Asha Ali Abdille, then 36, earlier this month appeared in the Court of Appeal challenging the minimum period of imprisonment.
She was in August 2010 sentenced to nine years' jail with a non-parole period of six years for trying to hijack the flight on February 8, 2008.
Abdille's notice of appeal was limited to challenging the minimum period of imprisonment, but when she appeared in the Court of Appeal she only argued against conviction.
She had already been in custody for 2-1/2 years when sentenced and said, through an interpreter, that she pleaded guilty after police pressure.
"... they said unless you say that I hijack plane, we will take you to America and you will be shot. Executed," she said.
"I (did) not hijack the plane. The police asked me to say that."
Abdille, who represented herself in the Court of Appeal after firing trial lawyer Elizabeth Bulger, went on to claim there was a conspiracy between Immigration and the police; she had come to New Zealand in 1994 believing the Government was "giving us a land and helping us".
Abdille claimed the knives she was carrying on the fateful flight were simply cutlery she was taking to her sister, who was trying to set up house in Christchurch. She also had forks and plates, and the pilot had inspected her luggage, she said.

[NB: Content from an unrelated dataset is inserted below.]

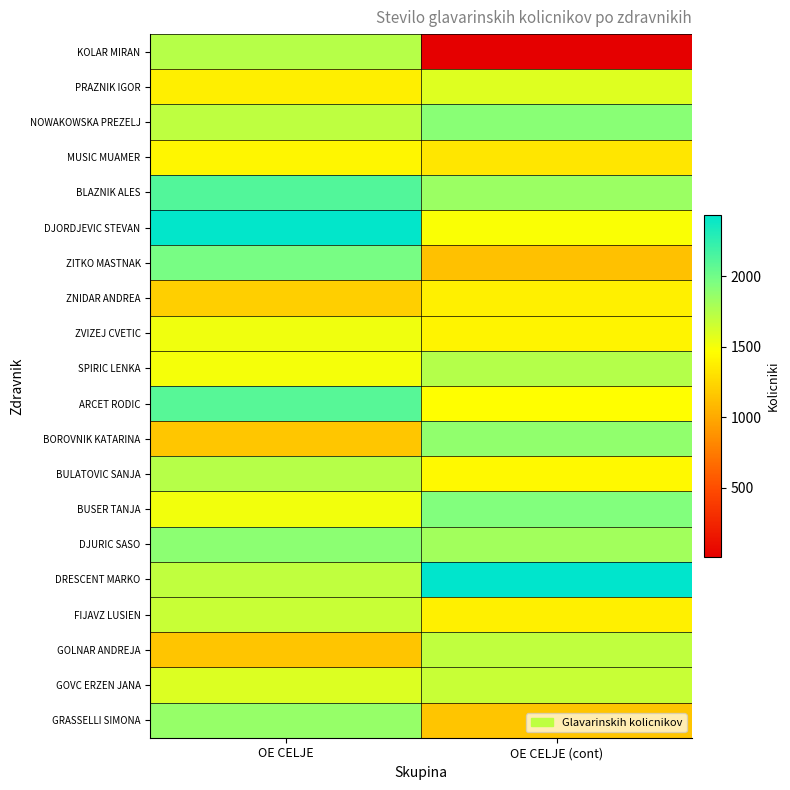

What is the maximum value shown in the chart?

2435.2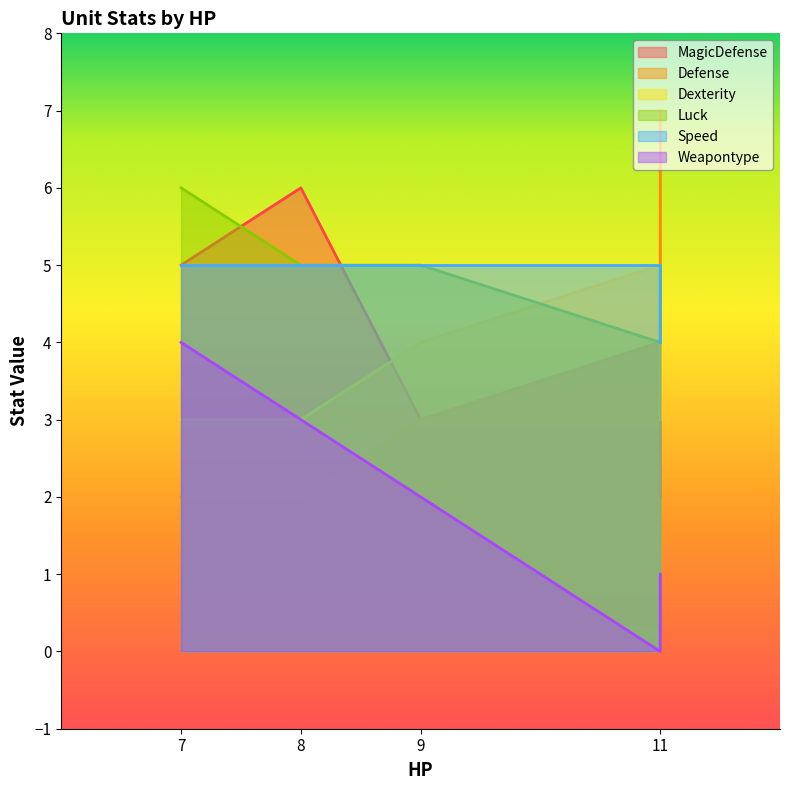

Rank the series by their maximum value, from lowest to highest.

Weapontype, Dexterity, Speed, MagicDefense, Luck, Defense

In the Court of Appeal ruling released today (Thur) Justices Mark O'Regan, Alan MacKenzie and Raynor Asher said Abdille addressed the Court of Appeal but did not address the point raised on appeal.
There was no evidence to support her claims, and they were satisfied the conviction should not be called into question.

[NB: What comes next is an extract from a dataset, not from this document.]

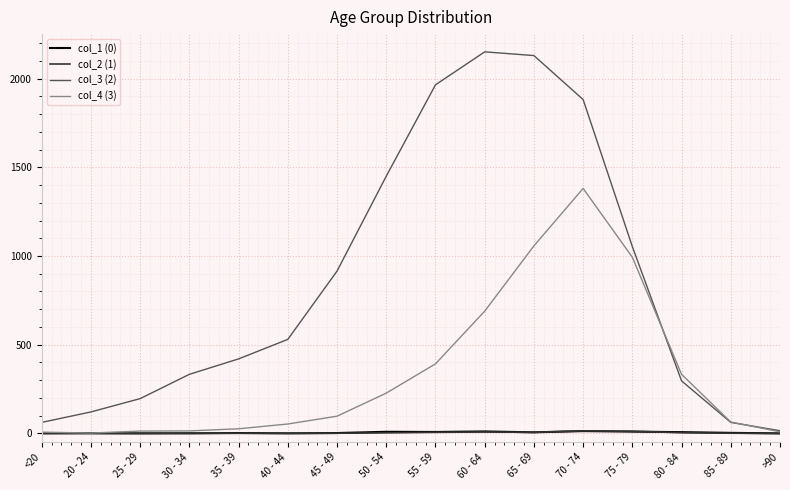

The col_1 (0) series shows 7 at 80 - 84. True or false?

True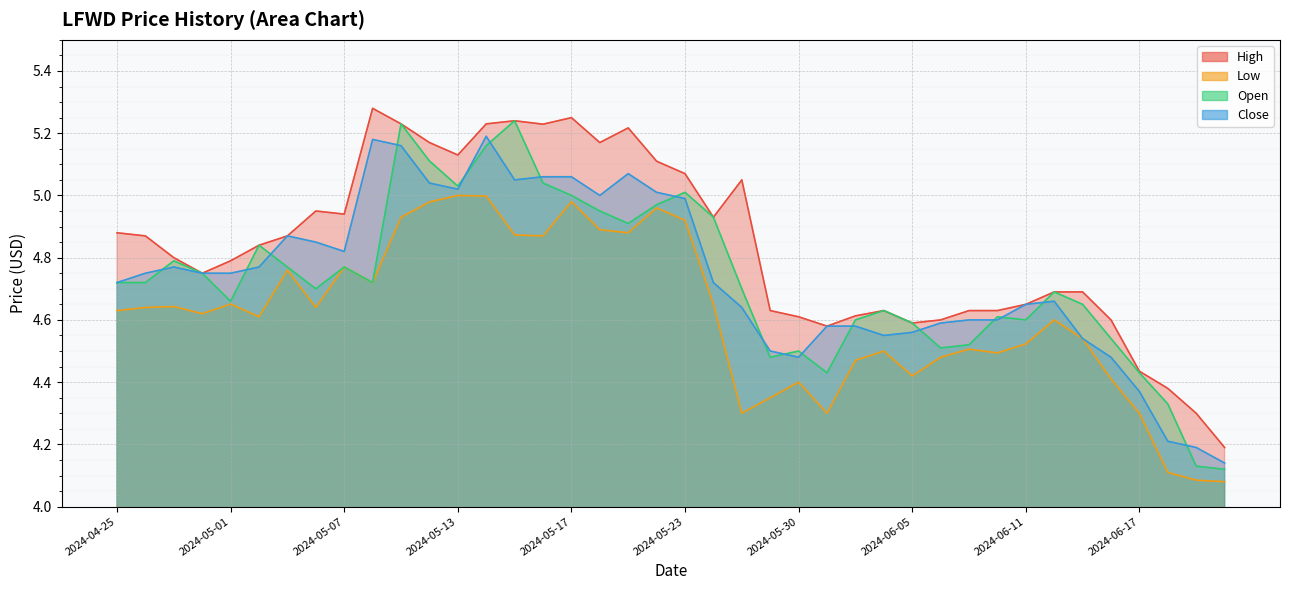

The Close series shows 7.9 at 2024-05-17. True or false?

False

At the appeal hearing counsel Mary Kennedy, who was appointed by the court to represent Abdille's interests in the absence of a lawyer, said there was no need for the court to set a minimum non-parole period, and certainly not the maximum one, as there was a possibility Abdille could be effectively treated for her mental health problems.
However, Abdille said Ms Kennedy's comments were "another assault".
"I'm not mad. I was not brought here as a mental health patient."
Ms Kennedy suggested a further report into Abdille's mental health should be compiled, but the justices found this was not necessary in order to resolve the appeal.
"The evidence before us gives no basis for confidence that, even if anti-psychotic medication were effective in the case of Ms Abdille, she would accept such treatment."
Justice Christine French, in sentencing Abdille at the High Court in 2010, was right to see the requirements of deterrence, denunciation and community protection as demanding a protective response, the Court of Appeal decision said.
"We see the imposition of a six year minimum non-parole period as appropriate in those circumstances."